* **The problem**
A word-for-word transcription of the data below is required.
--- Material provided ---
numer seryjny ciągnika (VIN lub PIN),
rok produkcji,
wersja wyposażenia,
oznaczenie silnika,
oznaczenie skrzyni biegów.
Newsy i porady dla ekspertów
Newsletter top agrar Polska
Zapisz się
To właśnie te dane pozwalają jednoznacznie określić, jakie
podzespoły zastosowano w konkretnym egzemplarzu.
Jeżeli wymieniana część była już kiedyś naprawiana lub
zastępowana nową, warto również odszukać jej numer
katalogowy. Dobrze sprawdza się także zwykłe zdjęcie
---
* **Solved problem**
numer seryjny ciągnika (VIN lub PIN),
rok produkcji,
wersja wyposażenia,
oznaczenie silnika,
oznaczenie skrzyni biegów.
Newsy i porady dla ekspertów
Newsletter top agrar Polska
Zapisz się
To właśnie te dane pozwalają jednoznacznie określić, jakie
podzespoły zastosowano w konkretnym egzemplarzu.
Jeżeli wymieniana część była już kiedyś naprawiana lub
zastępowana nową, warto również odszukać jej numer
katalogowy. Dobrze sprawdza się także zwykłe zdjęcie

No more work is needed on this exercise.